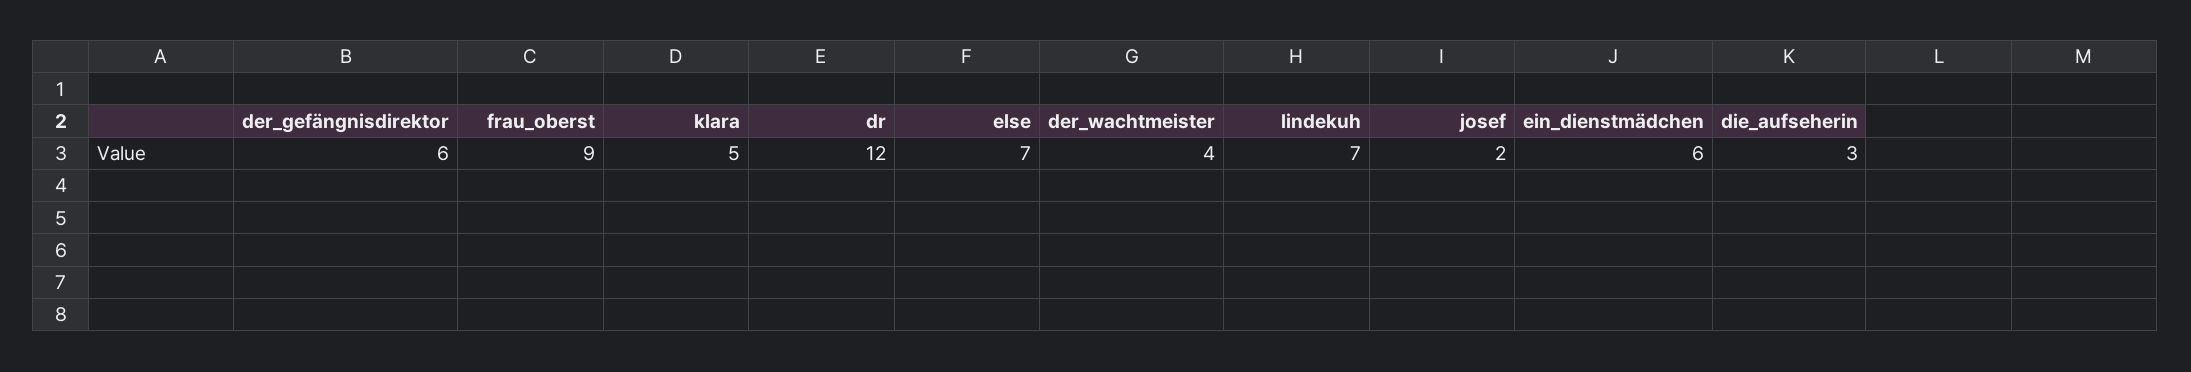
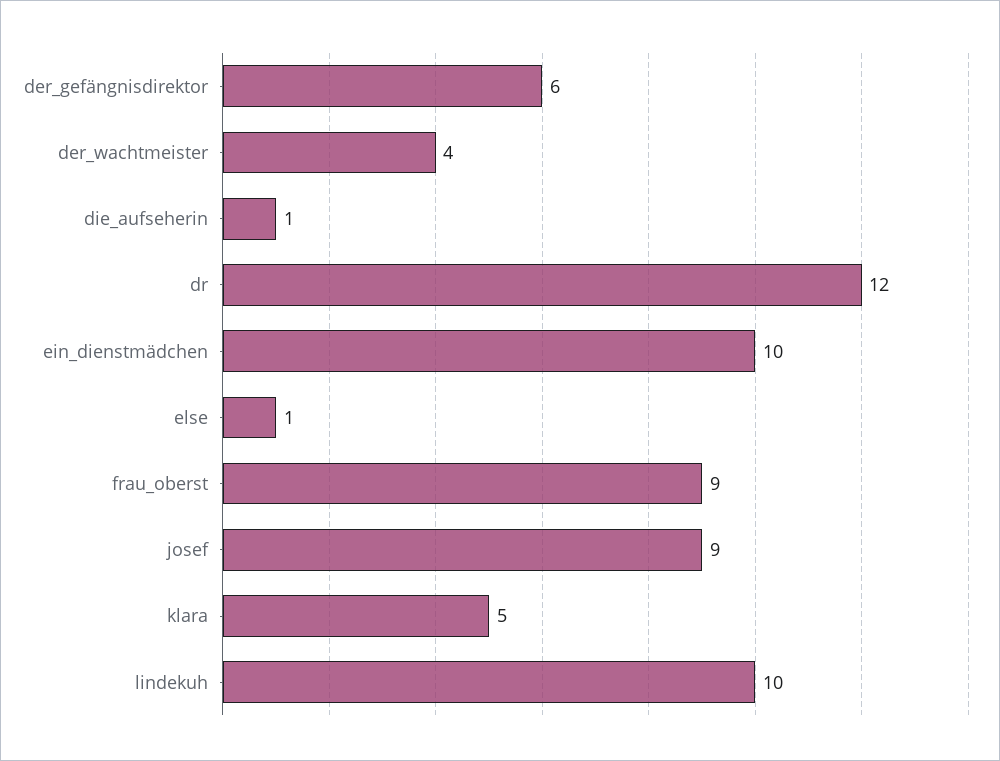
else: 7 -> 1
lindekuh: 7 -> 10
josef: 2 -> 9
ein_dienstmädchen: 6 -> 10
die_aufseherin: 3 -> 1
=====
- [What is required]:
Repeat the records above exactly, without pictures.

- [Worked solution]:
else: 7 -> 1
lindekuh: 7 -> 10
josef: 2 -> 9
ein_dienstmädchen: 6 -> 10
die_aufseherin: 3 -> 1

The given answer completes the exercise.